> _ASSIGNMENT_: Report the number of lines in the data where the word "https" appears, and add no other text.

> _RECORDED DATA_:
-- -- --

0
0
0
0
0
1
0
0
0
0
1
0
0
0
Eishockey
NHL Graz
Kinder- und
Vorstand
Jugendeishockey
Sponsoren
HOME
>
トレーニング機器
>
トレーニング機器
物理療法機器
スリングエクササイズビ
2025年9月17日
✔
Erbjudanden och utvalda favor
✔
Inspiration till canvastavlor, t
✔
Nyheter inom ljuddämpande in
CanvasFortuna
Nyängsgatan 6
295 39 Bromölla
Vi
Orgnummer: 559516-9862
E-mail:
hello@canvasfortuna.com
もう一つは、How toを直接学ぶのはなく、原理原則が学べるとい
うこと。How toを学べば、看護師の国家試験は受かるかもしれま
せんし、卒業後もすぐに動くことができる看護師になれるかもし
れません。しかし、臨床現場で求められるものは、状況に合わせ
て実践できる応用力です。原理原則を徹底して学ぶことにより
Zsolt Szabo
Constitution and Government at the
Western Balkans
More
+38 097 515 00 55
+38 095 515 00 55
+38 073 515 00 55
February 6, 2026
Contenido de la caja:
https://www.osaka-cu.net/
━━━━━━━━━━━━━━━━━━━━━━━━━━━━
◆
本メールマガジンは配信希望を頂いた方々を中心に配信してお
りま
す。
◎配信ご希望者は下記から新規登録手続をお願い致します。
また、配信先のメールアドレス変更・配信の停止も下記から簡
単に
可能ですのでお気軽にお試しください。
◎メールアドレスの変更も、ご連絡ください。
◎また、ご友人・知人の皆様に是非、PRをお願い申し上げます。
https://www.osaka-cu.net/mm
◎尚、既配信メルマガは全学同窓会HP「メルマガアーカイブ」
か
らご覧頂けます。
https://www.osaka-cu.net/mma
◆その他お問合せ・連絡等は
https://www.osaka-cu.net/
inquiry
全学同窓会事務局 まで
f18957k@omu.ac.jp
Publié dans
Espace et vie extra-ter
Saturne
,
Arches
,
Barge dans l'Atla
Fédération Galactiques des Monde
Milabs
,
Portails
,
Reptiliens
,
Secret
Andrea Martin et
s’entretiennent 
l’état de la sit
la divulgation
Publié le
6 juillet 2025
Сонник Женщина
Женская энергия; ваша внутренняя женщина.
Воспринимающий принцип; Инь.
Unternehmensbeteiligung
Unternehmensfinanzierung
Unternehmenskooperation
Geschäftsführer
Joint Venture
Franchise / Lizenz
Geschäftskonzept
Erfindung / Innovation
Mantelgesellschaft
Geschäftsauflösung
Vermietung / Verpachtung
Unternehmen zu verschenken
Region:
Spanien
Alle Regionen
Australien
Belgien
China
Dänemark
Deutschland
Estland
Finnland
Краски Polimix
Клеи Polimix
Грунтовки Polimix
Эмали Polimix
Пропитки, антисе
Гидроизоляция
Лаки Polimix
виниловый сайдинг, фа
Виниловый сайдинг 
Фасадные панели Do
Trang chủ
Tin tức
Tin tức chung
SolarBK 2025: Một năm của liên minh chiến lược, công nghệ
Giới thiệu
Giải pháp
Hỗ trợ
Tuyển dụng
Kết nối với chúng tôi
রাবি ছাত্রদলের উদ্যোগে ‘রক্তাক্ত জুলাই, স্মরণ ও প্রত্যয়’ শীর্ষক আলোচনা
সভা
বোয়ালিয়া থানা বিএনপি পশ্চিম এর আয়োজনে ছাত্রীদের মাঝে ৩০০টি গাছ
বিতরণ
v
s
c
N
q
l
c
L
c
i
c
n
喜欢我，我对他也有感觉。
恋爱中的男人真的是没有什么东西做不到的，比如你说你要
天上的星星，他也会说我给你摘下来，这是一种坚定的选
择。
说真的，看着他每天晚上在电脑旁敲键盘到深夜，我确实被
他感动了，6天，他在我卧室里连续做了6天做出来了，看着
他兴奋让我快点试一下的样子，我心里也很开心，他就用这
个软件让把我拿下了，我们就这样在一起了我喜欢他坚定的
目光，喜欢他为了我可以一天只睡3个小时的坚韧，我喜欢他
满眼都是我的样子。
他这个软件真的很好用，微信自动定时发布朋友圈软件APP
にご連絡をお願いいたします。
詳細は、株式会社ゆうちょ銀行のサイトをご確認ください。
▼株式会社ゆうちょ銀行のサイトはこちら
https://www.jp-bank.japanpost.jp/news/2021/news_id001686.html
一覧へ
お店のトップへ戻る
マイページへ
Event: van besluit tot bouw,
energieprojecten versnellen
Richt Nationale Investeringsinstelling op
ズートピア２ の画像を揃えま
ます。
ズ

-- -- --

> _TASK SOLUTION_: 5